真田幸村九度山ライフ~恋の相手は戦国武将~
第1章 クローゼットの向こうは戦国時代でした。
どんな原理かは知らないが、クローゼットと掛け軸の裏の穴は繋がってしまった。そして、塞ぐ方法は皆目見当がつかない。となれば、まずは混乱を収め、向こうにも状況を把握してもらう事が第一であった。
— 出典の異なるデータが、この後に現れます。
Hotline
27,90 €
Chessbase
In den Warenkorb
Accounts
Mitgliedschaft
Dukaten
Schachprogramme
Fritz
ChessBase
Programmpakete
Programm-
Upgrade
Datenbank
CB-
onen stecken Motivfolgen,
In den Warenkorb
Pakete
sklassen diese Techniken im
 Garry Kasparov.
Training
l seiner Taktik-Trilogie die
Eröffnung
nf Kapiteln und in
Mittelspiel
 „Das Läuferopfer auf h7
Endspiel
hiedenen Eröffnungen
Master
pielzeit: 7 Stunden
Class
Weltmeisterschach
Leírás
幸村はしばらく不審がっていたが、先に千恵が向こうとこちらを行き来していたのを見ている。恐る恐るだが、穴を抜け――幸村が及び知らない平成の世へと、足を踏み入れた。
「これは……?」
幸村は千恵の部屋をぐるりと見回すと、大口を開いて硬直してしまう。コンクリートの壁、そこに掛かる時計、置かれているパイプベッドにテーブル、クッションや、まだ片付けの済んでいない段ボール箱一つに至るまで、幸村からすればオーバーテクノロジーなのだ。声を失うのも、当然であった。
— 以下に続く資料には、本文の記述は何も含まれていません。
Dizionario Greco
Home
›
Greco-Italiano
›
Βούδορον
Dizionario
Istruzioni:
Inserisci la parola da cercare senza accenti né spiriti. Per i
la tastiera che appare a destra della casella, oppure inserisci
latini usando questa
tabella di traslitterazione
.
もっともそれでも、ここが未来の世界であるという話はなかなか信じて貰えなかった。奇術、幻、夢、魔法――そんな想像が頭を巡っても、未来に来たなどとはとても信じられるものではなかった。
幸村が観念したのは、カーテンの外から、ビルの立ち並ぶ街の様子を見た時であった。この小さな部屋だけではなく、大地自体が変化している。それに理由をつけるなら、未来という話を信じるしかなかった。